A vulnerability has been discovered in Lightning Network, a scaling solution that aims to reduce transaction costs and increase speed in Bitcoin.
A developer working in Square’s cryptocurrency department has revealed an attack system that allows funds to be withdrawn from the Lightning Network.
According to a claim circulating in the mailing lists of Lightning Network and Bitcoin developers; Matt Corallo, who has recently been hired for Blockstream co-founder and Square’s crypto department, has revealed a potential Lightning Network attack vector.
Developed as a solution to the scaling problem, Lightning Network aims to improve privacy and speed as well as reducing transaction costs in Bitcoin. The development of the network still continues, but various problems also arise in this process.

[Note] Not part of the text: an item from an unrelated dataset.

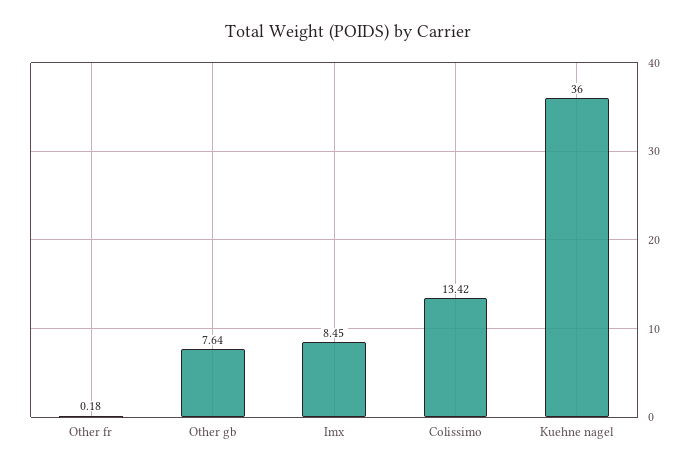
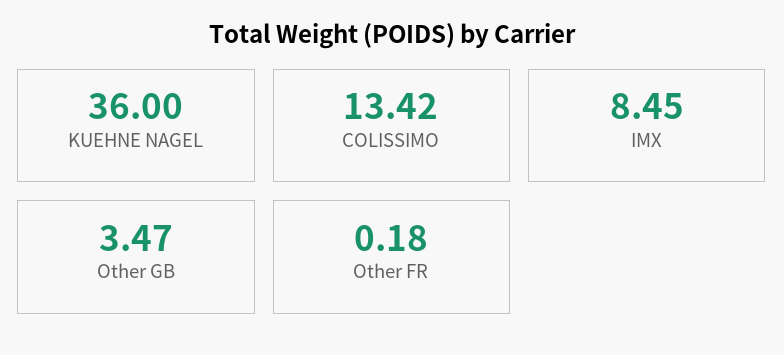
Other gb: 7.64 -> 3.47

While looking at a new aspect of the Lightning Network, Corallo found an error that allowed users to theoretically withdraw funds in Hash Locked-Time contracts (HTLC-Hash Time-Locked Contract). HTLCs are actually smart contracts that enable the party that will receive the payment to create cryptographic proof of payment, to confirm it or to stop asking to pay. If the payment is not confirmed, the party sending the money can request a refund.
Attack mechanism prevents refund
The attack mechanism allows the recipient to prevent the other party from getting the money back. Although Corallo offers several solutions to the problem, none of them claim to be easy or very successful. Still, developer Corallo argued that the problem is not something that needs to be solved urgently, and that it is unreasonable to remove this error now.
Corallo’s reminder that he found this error reminds us that some researchers talked about privacy issues on the Lightning Network a few weeks ago. After countless attacks on the network, the researchers managed to detect transaction transactions and senders and receivers.